= Consigne =
Recopiez intégralement l'extrait ci-dessous sur l'innovation sociale, sans en modifier un seul mot.

= Extrait du document =
L’innovation sociale apparaît ainsi comme la résultante d’une combinaison nécessaire d’innovations variées, objet d’un travail politique stimulé par la réunion au sein d’un collectif d’acteurs de la société civile, de représentants de collectivités territoriales, d’institutions publiques et de structures privées. Ce faisant, l’innovation sociale se dessine grâce à une dynamique de changements cumulés, sur des effets leviers, selon des échelles et des temporalités variables et concourant à l’évolution des représentations, des règles et des normes, à la transformation de pratiques sociales et des cadres institutionnels. Les traductions pratiques portent alors sur la recherche d’une alternative à la traditionnelle approche « porteur-projet » et intègrent la dimension collective et coopérative. Elles s’incarnent aussi dans une nouvelle manière de choisir les collectifs, en revisitant les cadres d’appel à projet ou dans la pré-sélection de groupes d’acteurs en capacité a priori de s’inscrire dans une dynamique de long terme.

= Entrées de données extraites =

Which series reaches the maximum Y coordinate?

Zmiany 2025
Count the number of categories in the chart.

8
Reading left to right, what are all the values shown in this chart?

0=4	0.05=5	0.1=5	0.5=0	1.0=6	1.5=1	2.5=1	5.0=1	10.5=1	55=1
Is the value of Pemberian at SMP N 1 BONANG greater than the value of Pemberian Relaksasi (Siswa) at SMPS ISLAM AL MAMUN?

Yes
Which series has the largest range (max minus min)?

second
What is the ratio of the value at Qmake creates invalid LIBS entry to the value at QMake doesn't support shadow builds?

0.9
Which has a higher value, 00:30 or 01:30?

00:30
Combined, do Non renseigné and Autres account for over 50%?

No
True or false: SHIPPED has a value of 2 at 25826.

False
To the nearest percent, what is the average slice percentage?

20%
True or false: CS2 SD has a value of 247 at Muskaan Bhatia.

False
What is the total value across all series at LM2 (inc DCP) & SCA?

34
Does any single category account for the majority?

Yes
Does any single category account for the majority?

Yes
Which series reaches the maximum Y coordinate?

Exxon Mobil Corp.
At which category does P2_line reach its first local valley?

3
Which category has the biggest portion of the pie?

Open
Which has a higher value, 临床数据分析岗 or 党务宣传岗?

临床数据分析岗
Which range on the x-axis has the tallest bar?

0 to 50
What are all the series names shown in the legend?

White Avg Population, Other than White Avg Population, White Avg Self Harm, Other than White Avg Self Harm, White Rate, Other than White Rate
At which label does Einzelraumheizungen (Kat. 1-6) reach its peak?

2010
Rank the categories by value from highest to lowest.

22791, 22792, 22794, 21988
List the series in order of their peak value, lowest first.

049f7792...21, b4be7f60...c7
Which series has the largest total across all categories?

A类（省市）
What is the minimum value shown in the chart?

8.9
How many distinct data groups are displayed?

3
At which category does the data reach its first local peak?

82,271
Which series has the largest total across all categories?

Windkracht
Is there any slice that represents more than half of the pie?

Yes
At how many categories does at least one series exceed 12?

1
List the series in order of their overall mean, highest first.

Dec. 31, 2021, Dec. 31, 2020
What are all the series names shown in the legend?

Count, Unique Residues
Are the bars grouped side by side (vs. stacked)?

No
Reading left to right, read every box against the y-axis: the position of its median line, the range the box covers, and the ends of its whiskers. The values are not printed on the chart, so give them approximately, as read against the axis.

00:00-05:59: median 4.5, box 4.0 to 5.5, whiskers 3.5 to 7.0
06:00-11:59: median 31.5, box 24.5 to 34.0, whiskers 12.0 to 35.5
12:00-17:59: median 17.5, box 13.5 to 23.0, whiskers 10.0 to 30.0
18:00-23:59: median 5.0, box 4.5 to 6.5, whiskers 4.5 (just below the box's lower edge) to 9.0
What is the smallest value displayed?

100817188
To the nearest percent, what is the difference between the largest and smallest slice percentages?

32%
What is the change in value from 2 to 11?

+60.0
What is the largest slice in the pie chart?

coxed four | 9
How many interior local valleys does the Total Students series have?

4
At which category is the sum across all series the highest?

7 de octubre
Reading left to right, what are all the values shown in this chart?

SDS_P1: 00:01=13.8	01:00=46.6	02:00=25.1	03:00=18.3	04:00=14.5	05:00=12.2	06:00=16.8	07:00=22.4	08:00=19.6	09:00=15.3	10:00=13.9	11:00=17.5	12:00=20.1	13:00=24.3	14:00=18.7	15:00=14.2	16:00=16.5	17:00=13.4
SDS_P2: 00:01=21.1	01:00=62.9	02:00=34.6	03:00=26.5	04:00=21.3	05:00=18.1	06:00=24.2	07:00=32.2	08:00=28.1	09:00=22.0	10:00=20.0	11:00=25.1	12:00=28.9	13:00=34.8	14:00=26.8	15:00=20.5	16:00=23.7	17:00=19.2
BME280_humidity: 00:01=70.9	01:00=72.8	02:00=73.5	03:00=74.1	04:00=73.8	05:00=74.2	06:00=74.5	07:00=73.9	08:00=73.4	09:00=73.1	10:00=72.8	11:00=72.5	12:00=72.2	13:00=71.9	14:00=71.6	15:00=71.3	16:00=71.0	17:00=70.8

= Résultat =
L’innovation sociale apparaît ainsi comme la résultante d’une combinaison nécessaire d’innovations variées, objet d’un travail politique stimulé par la réunion au sein d’un collectif d’acteurs de la société civile, de représentants de collectivités territoriales, d’institutions publiques et de structures privées. Ce faisant, l’innovation sociale se dessine grâce à une dynamique de changements cumulés, sur des effets leviers, selon des échelles et des temporalités variables et concourant à l’évolution des représentations, des règles et des normes, à la transformation de pratiques sociales et des cadres institutionnels. Les traductions pratiques portent alors sur la recherche d’une alternative à la traditionnelle approche « porteur-projet » et intègrent la dimension collective et coopérative. Elles s’incarnent aussi dans une nouvelle manière de choisir les collectifs, en revisitant les cadres d’appel à projet ou dans la pré-sélection de groupes d’acteurs en capacité a priori de s’inscrire dans une dynamique de long terme.